We’re glad too. It might need taken David and Hugo 21 years to get this one over the end line, but it surely definitely doesn’t look dated. It’s a pointy machine that intentionally leaves little or no to the creativeness by placing its myriad technical options on full show.
The Hossack-like entrance suspension instance alone is worthy of additional examine. “It’s much like a Hossack design,” David factors out, “but it surely has some variations, just like the suspended steering head—an thought from Hoyt McKagen. “This design permits us to make use of bearings within the steering head as an alternative of the standard ball joints used within the Hossack system.”
“The benefit is that bearings have a a lot decrease friction coefficient and in addition enable for a higher steering angle. The entrance finish is designed to dive significantly lower than a telescopic fork (and the dive stage is adjustable). This leaves us with additional journey for the suspension to work throughout braking, and it additionally improves braking capacity as a result of the rear wheel maintains higher contact with the asphalt.”
Transferring to the trellis body that varieties the nexus of the bike, David explains that the objective right here was to optimize measurement and weight. “We needed to create a chassis that was a lot narrower and lighter than the unique Honda body, together with a a lot narrower gasoline tank within the space between the legs. Basically, our thought was that after you’re on the bike, it ought to really feel like a 600 relatively than a 1000.”
Hiding below the swathes of carbon fiber is a gasoline ‘bladder,’ constructed for this mission out of composite supplies by Pyrotect within the US. It’s the identical sort of system that’s utilized in race vehicles, able to withstanding large impacts and fires. The tank covers, airbox, intakes, and fenders had been all 3D printed by Optimus3D in Spain, after which lined in carbon fiber so as to add structural power.
There’s no subframe as such—as an alternative, the carbon fiber tail part helps itself. It additionally weighs a paltry 800 grams, which is spectacular sufficient to forgive the minimal seat padding.
On the reverse finish of the bike, a small windshield is held in place by a 3D-printed titanium bracket. It has an natural look that appears at odds with the remainder of the construct, however that’s completely deliberate. Bottpower designed it digitally utilizing topology optimization—a mathematical methodology that optimizes the distribution of fabric, primarily based on components like house and the way a lot load the half must maintain.
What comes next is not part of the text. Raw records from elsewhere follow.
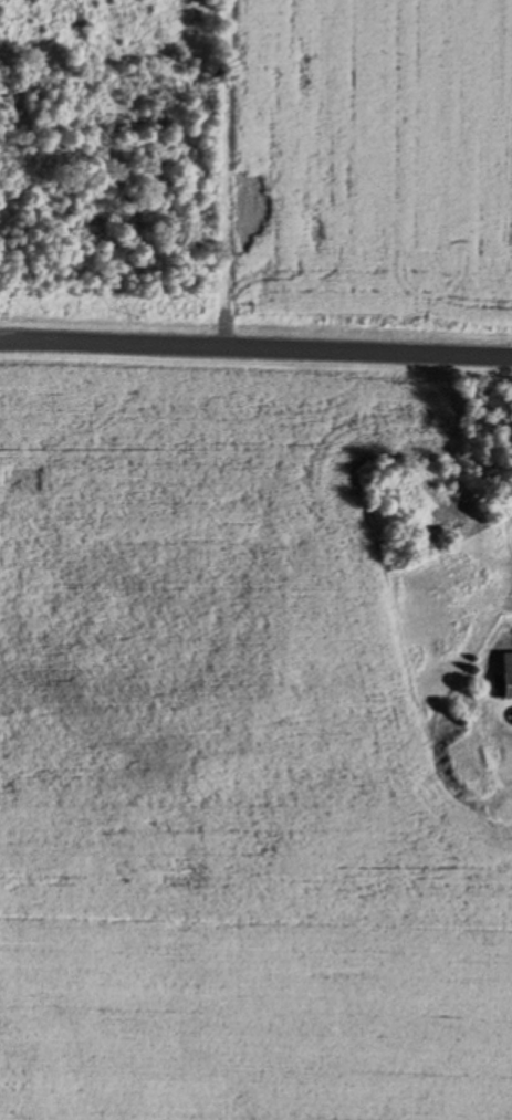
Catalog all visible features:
road: (255, 350)
building: (507, 686)

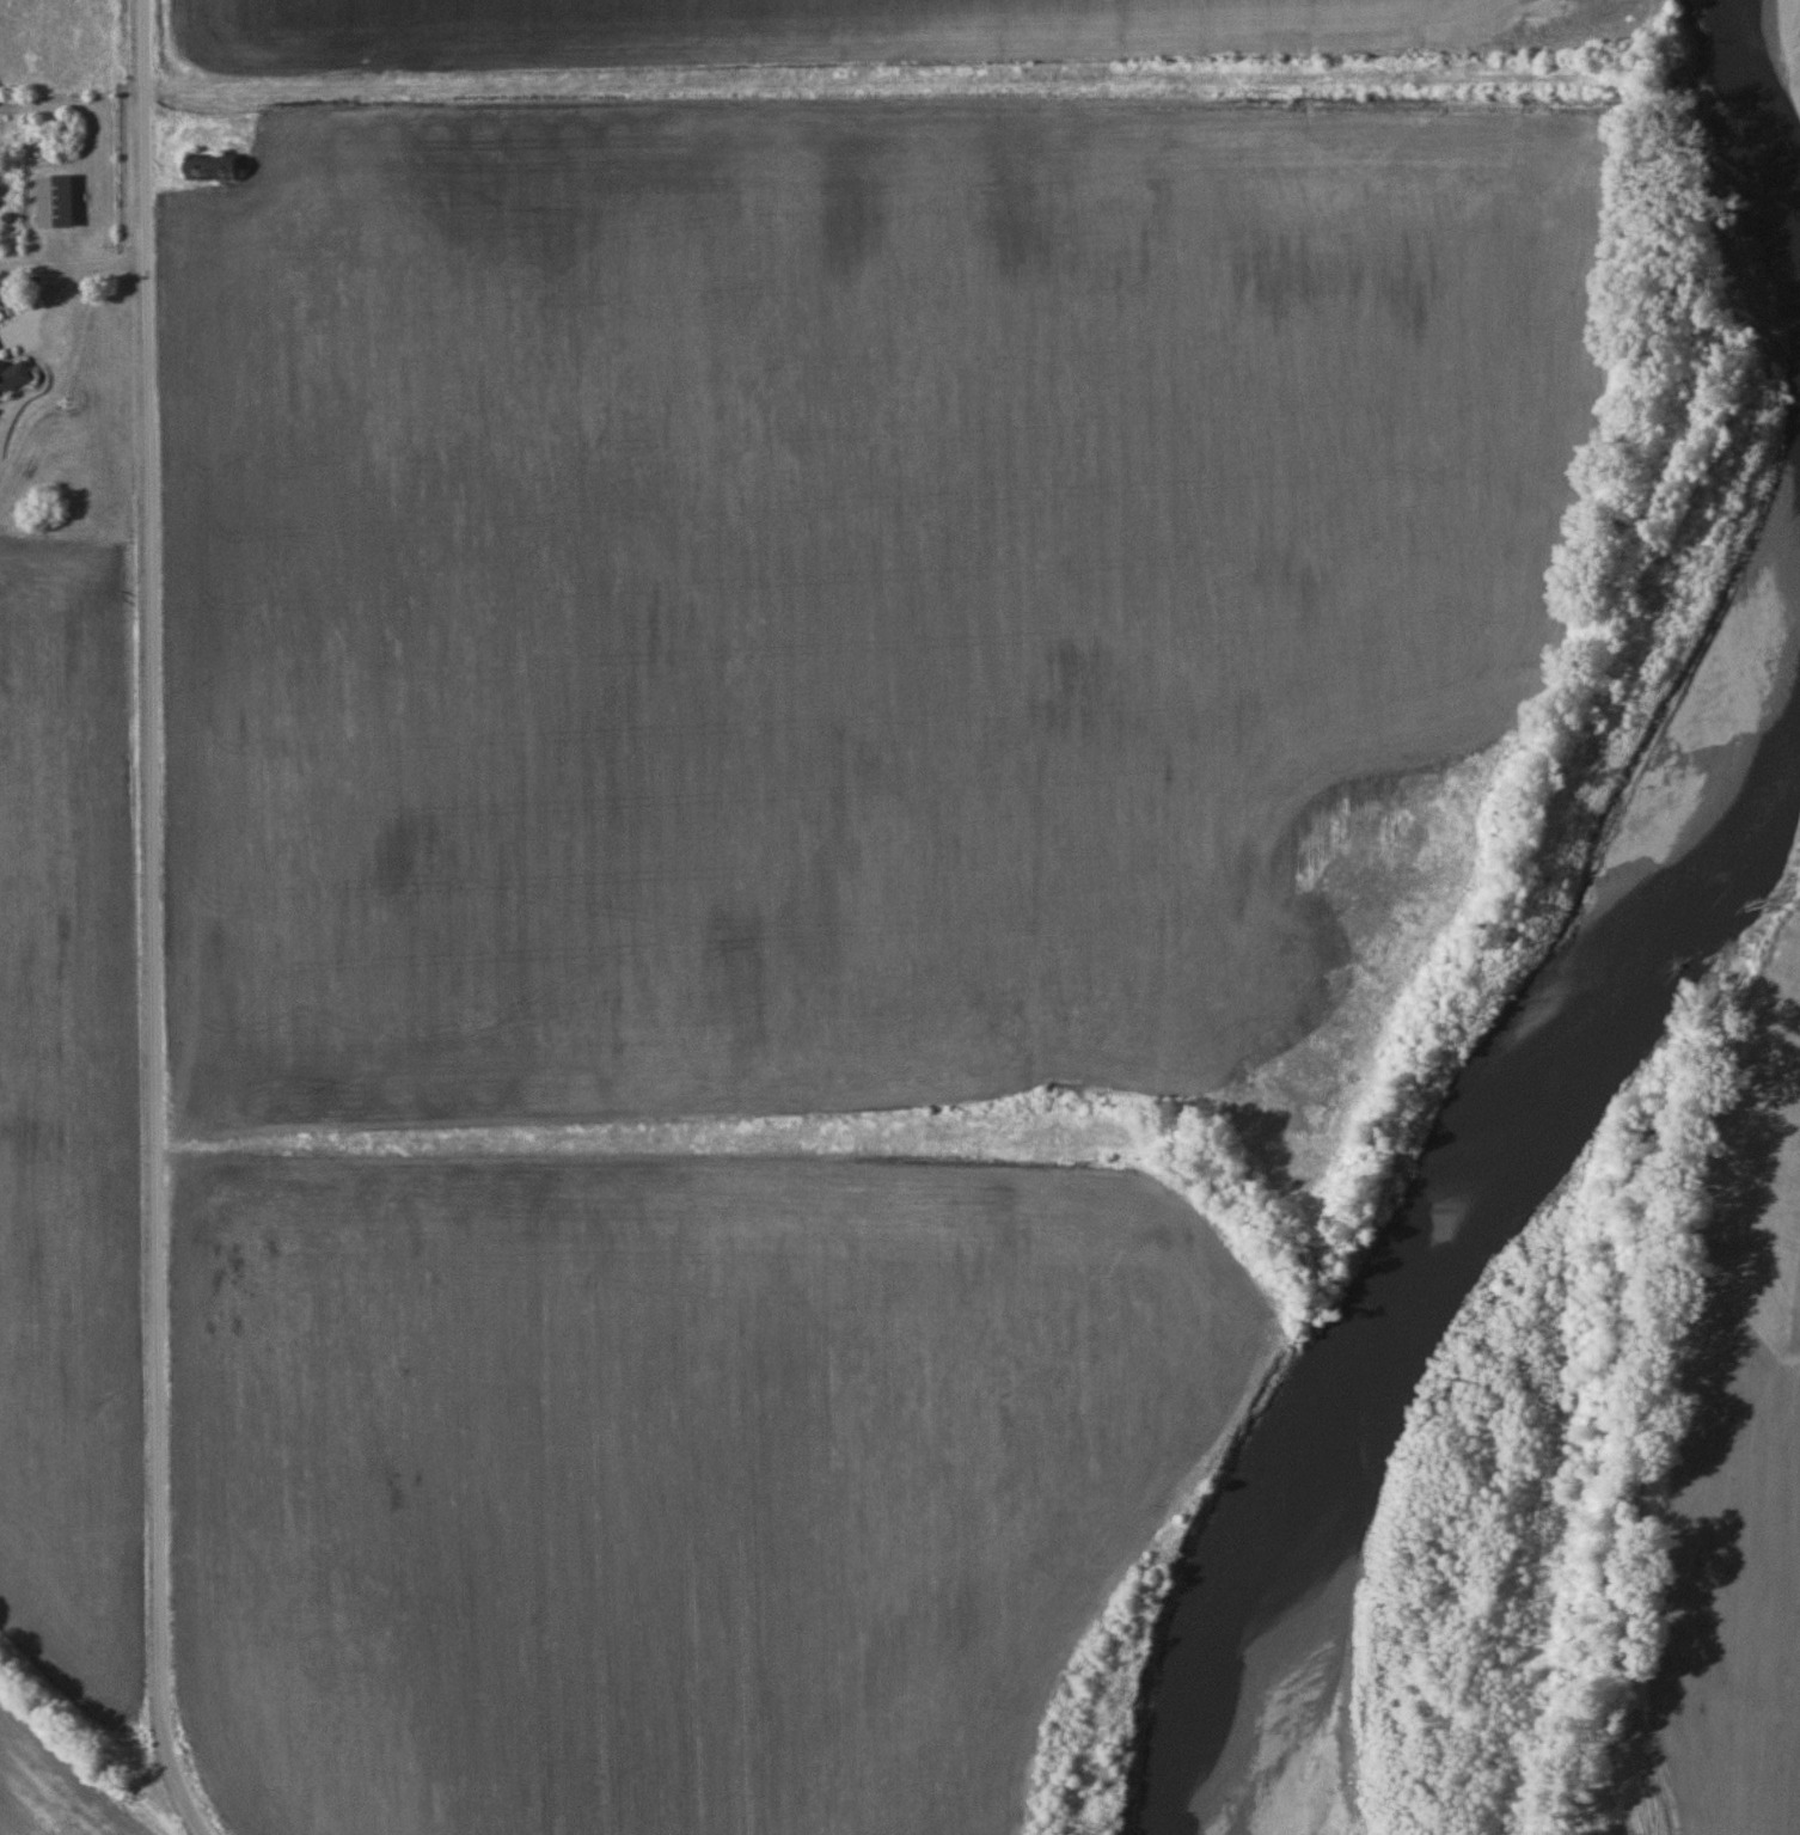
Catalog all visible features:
road: (877, 96)
building: (51, 201)
road: (72, 265)
building: (11, 379)
road: (153, 921)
A ton of labor additionally went into the bits you can’t see. The bike options an all-new electrical system, full with an information acquisition setup. A small Lithium-ion battery sits on the facet of the bike, positioned proper subsequent to the starter motor to eradicate the necessity for any superfluous wiring.
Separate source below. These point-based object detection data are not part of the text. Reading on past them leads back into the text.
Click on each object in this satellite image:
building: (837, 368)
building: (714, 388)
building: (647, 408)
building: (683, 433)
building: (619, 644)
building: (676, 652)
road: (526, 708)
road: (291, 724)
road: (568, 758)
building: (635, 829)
The custom-made housing that comprises it additionally hosts the ignition and begin buttons, and the fuses. With no different switches required, the cockpit wears little greater than a set of clip-ons, the brake and clutch levers, and an analog tachometer. Rounding out the checklist are a pair of custom-made shocks from TFX Suspension in The Netherlands, and an Akrapovič muffler to enhance the Fireblade’s titanium exhaust headers.
Appropriately dubbed ‘Morlaco’ (translated as ‘giant combating bull’), Bottpower’s Honda-powered superbike is as intoxicating as it’s audacious. When you agree, you’ll be glad to know that plans are already underway to construct a worthy successor.
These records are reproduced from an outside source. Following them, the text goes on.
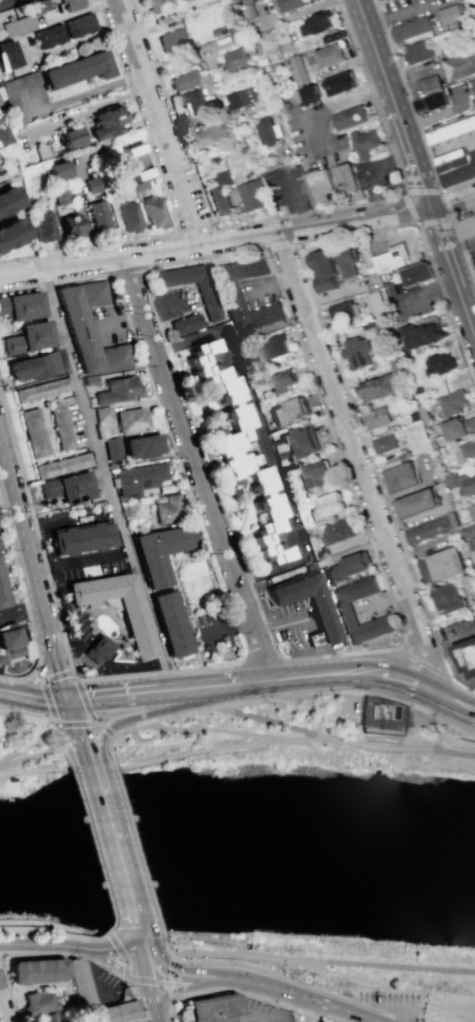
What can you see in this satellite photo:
building: (184, 0)
building: (381, 0)
road: (8, 3)
building: (71, 4)
building: (292, 4)
building: (39, 5)
building: (159, 5)
parking lot: (411, 8)
road: (399, 10)
building: (449, 13)
road: (364, 15)
building: (17, 24)
building: (78, 24)
building: (316, 25)
building: (411, 29)
building: (48, 35)
building: (238, 36)
building: (173, 41)
road: (25, 50)
building: (416, 52)
building: (7, 55)
building: (326, 56)
building: (235, 59)
building: (460, 65)
building: (76, 69)
building: (299, 71)
building: (193, 80)
building: (428, 83)
building: (340, 84)
building: (472, 88)
building: (306, 94)
road: (405, 94)
building: (15, 95)
building: (239, 97)
building: (198, 100)
building: (431, 102)
building: (0, 104)
road: (323, 109)
road: (154, 111)
building: (350, 118)
road: (400, 120)
building: (105, 121)
building: (269, 131)
building: (450, 131)
building: (4, 135)
building: (72, 135)
building: (209, 137)
building: (363, 143)
building: (42, 150)
building: (448, 156)
building: (137, 161)
building: (457, 168)
building: (55, 170)
road: (376, 174)
parking lot: (377, 175)
building: (91, 184)
building: (348, 184)
building: (138, 185)
road: (457, 185)
parking lot: (287, 188)
building: (322, 188)
building: (58, 194)
building: (251, 194)
building: (222, 195)
road: (407, 196)
building: (7, 198)
road: (168, 201)
road: (454, 202)
road: (295, 205)
road: (79, 209)
building: (155, 213)
road: (462, 213)
building: (98, 215)
building: (128, 215)
road: (289, 215)
road: (448, 217)
building: (71, 226)
building: (44, 227)
building: (467, 228)
road: (196, 230)
road: (380, 230)
building: (10, 231)
road: (190, 234)
road: (234, 238)
road: (471, 242)
road: (278, 244)
road: (457, 247)
road: (446, 249)
road: (462, 253)
building: (392, 258)
parking lot: (471, 262)
building: (347, 263)
road: (153, 264)
building: (323, 269)
road: (125, 272)
road: (18, 274)
building: (417, 274)
building: (227, 290)
road: (431, 291)
building: (374, 301)
building: (208, 302)
road: (446, 303)
building: (21, 305)
road: (160, 305)
building: (342, 310)
road: (467, 311)
road: (120, 319)
building: (185, 323)
building: (88, 328)
building: (420, 334)
building: (27, 337)
building: (276, 346)
building: (355, 351)
building: (441, 364)
building: (34, 365)
building: (89, 379)
building: (280, 382)
building: (378, 387)
building: (117, 389)
building: (418, 389)
building: (43, 395)
building: (453, 401)
building: (287, 412)
building: (101, 413)
building: (414, 416)
road: (354, 417)
building: (376, 418)
building: (130, 420)
building: (459, 427)
building: (59, 428)
building: (33, 436)
road: (258, 443)
building: (297, 443)
building: (384, 443)
building: (233, 444)
building: (433, 444)
building: (140, 445)
building: (112, 447)
building: (468, 450)
building: (403, 455)
building: (75, 463)
road: (358, 464)
road: (197, 468)
building: (46, 471)
building: (311, 476)
building: (401, 476)
road: (103, 477)
building: (137, 477)
building: (461, 482)
building: (65, 488)
road: (6, 494)
building: (416, 502)
building: (167, 509)
building: (471, 511)
building: (474, 522)
building: (428, 529)
building: (338, 531)
building: (468, 531)
building: (80, 538)
building: (474, 538)
road: (27, 548)
road: (353, 552)
building: (158, 553)
road: (171, 559)
building: (441, 565)
building: (347, 567)
building: (5, 590)
road: (181, 596)
building: (447, 598)
road: (382, 600)
road: (25, 605)
parking lot: (371, 606)
building: (341, 607)
building: (117, 608)
road: (21, 611)
building: (321, 618)
road: (281, 624)
parking lot: (293, 624)
road: (309, 624)
building: (169, 625)
road: (227, 625)
parking lot: (214, 628)
road: (238, 629)
road: (198, 634)
road: (314, 638)
building: (14, 647)
building: (96, 649)
road: (258, 652)
building: (466, 657)
road: (321, 658)
road: (392, 658)
road: (181, 659)
road: (420, 662)
road: (347, 672)
road: (57, 675)
road: (38, 676)
road: (61, 678)
road: (282, 678)
road: (401, 682)
road: (219, 687)
road: (46, 693)
road: (311, 693)
road: (349, 693)
road: (136, 695)
road: (85, 698)
road: (34, 699)
traffic signals: (69, 702)
road: (455, 705)
park: (271, 712)
road: (26, 713)
road: (138, 716)
road: (260, 717)
building: (382, 717)
road: (55, 722)
park: (14, 724)
road: (86, 724)
road: (127, 730)
road: (209, 731)
road: (78, 732)
road: (59, 736)
road: (298, 739)
road: (29, 741)
road: (107, 743)
road: (349, 743)
road: (405, 747)
road: (62, 751)
road: (453, 751)
road: (196, 755)
road: (30, 757)
road: (93, 771)
road: (34, 773)
road: (94, 786)
river: (233, 827)
road: (107, 828)
park: (250, 839)
road: (91, 843)
road: (138, 850)
road: (125, 892)
road: (66, 926)
road: (50, 932)
road: (103, 935)
road: (108, 936)
road: (191, 937)
road: (139, 939)
road: (70, 946)
road: (145, 948)
road: (167, 951)
road: (198, 952)
road: (64, 953)
road: (121, 956)
road: (117, 963)
road: (360, 964)
road: (168, 969)
building: (34, 971)
road: (331, 972)
road: (92, 973)
road: (147, 973)
road: (181, 973)
traffic signals: (148, 976)
road: (277, 976)
road: (145, 980)
parking lot: (102, 984)
road: (184, 985)
road: (168, 987)
road: (8, 989)
road: (139, 990)
building: (80, 991)
road: (238, 991)
road: (112, 994)
road: (169, 994)
road: (124, 995)
road: (299, 996)
road: (136, 997)
road: (240, 999)
parking lot: (385, 999)
building: (35, 1003)
traffic signals: (155, 1004)
parking lot: (449, 1007)
road: (3, 1008)
building: (209, 1008)
road: (170, 1009)
road: (303, 1009)
road: (304, 1011)
road: (157, 1013)
road: (459, 1013)
building: (45, 1017)
road: (325, 1017)
road: (453, 1017)

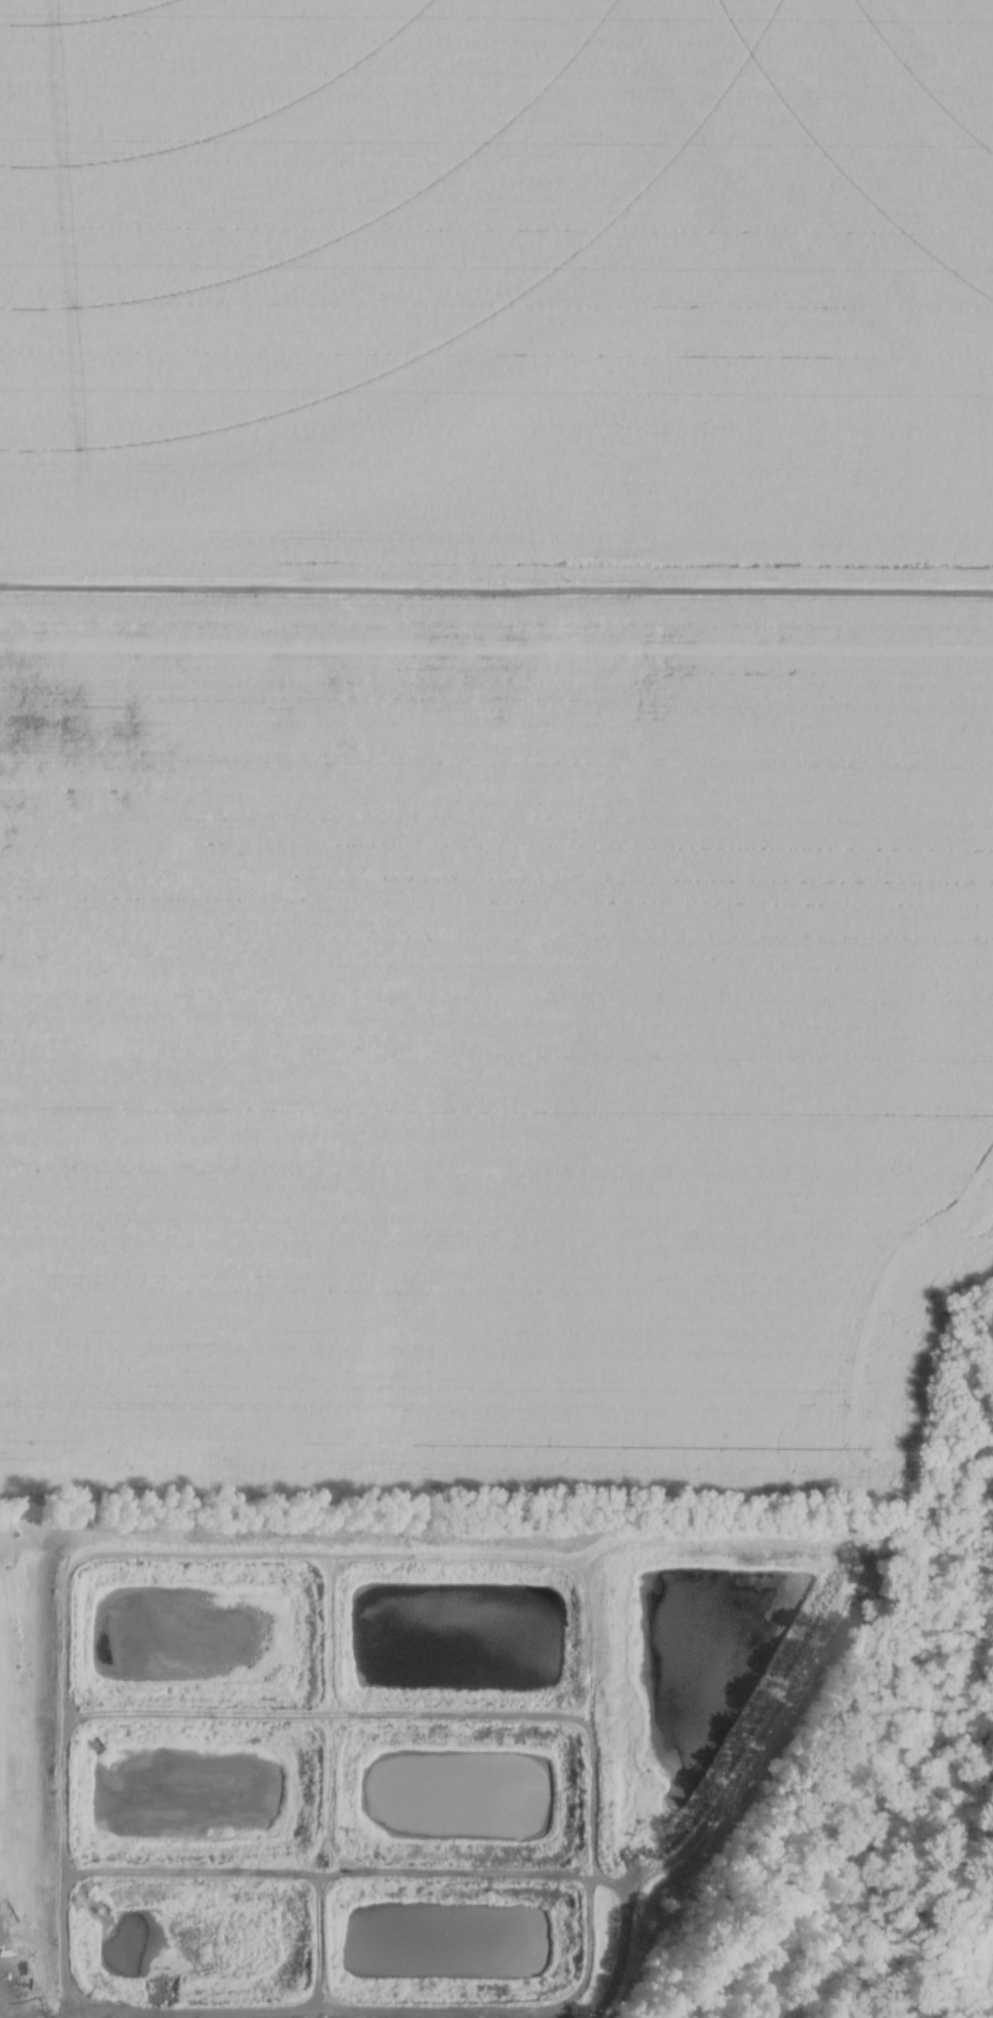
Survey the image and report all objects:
crop: (496, 288)
crop: (492, 1034)
road: (497, 1556)
wastewater plant: (393, 1740)
road: (394, 2006)
road: (1, 2016)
“We’re initiating a small testing program,” David explains, “to work on growing and fine-tuning the entrance finish and to assemble data for growing the following model, which we need to construct with a contemporary engine. It is going to be attention-grabbing to use all of the expertise we’ve gained over these 20 years and see the variations between this bike and the following one, which we hope to finish in two years and never twenty!”